Loro poi dal carcere praticamente si sono appellati al fatto che Marcos aveva accettato di stare in cella con il ragazzo. Ma io credo che se a Marcos fossero stati detti i problemi che veramente aveva questo ragazzo, non avrebbe accettato mai di stare in cella insieme. Io poi ero tranquilla che Marcos stava lì dentro e non gli sarebbe successo niente, e invece proprio in carcere è successo qualcosa di terribile.
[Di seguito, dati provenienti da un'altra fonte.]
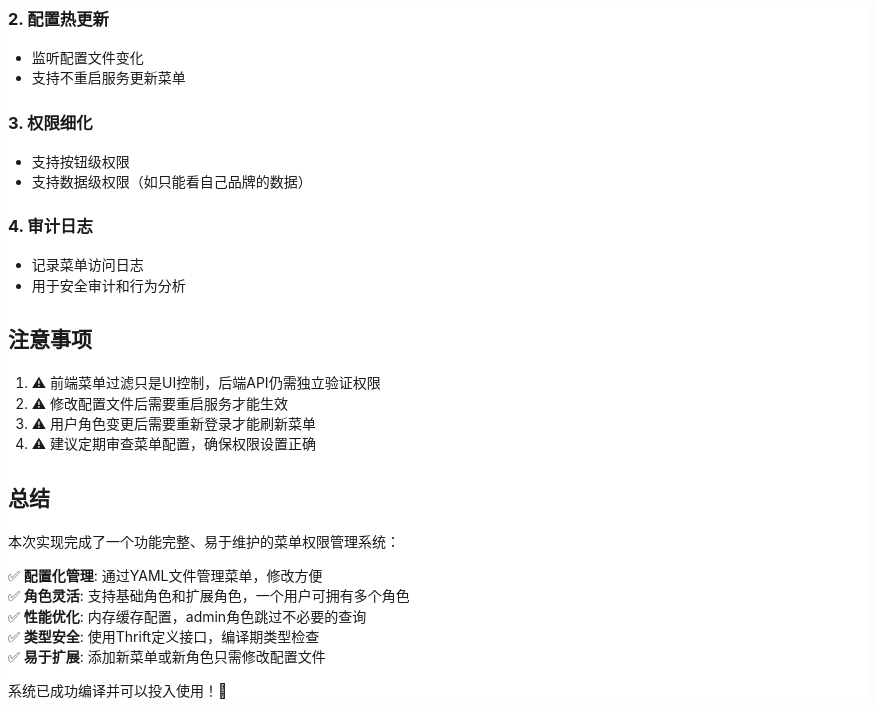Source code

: ### 2. 配置热更新
- 监听配置文件变化
- 支持不重启服务更新菜单

### 3. 权限细化
- 支持按钮级权限
- 支持数据级权限（如只能看自己品牌的数据）

### 4. 审计日志
- 记录菜单访问日志
- 用于安全审计和行为分析

## 注意事项

1. ⚠️ 前端菜单过滤只是UI控制，后端API仍需独立验证权限
2. ⚠️ 修改配置文件后需要重启服务才能生效
3. ⚠️ 用户角色变更后需要重新登录才能刷新菜单
4. ⚠️ 建议定期审查菜单配置，确保权限设置正确

## 总结

本次实现完成了一个功能完整、易于维护的菜单权限管理系统：

✅ **配置化管理**: 通过YAML文件管理菜单，修改方便  
✅ **角色灵活**: 支持基础角色和扩展角色，一个用户可拥有多个角色  
✅ **性能优化**: 内存缓存配置，admin角色跳过不必要的查询  
✅ **类型安全**: 使用Thrift定义接口，编译期类型检查  
✅ **易于扩展**: 添加新菜单或新角色只需修改配置文件  

系统已成功编译并可以投入使用！🎉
Io e Marcos per anni non ci siamo mai separati, e poi così dall’oggi al domani lui non c’è più.

Ma un’altra cosa mi fa soffrire: sono passati otto mesi e a me ancora il carcere deve ridare tutti i suoi effetti personali, le foto che lui aveva attaccato in cella, perché poi io ho visto le foto della Procura che hanno fatto a lui e ho visto le foto mie e sue sul muro, tutte le lettere che aveva sul letto, la collanina, i vestiti, a me non hanno ridato niente.

Mi hanno avvisato verso le 11 di sera, io stavo a casa, praticamente mi arriva una telefonata dai carabinieri, io ero convinta che mi volessero dire che me lo dovevano portare a casa in detenzione domiciliare, e invece i carabinieri mi hanno detto “Suo marito è deceduto”, mi è crollato il mondo addosso.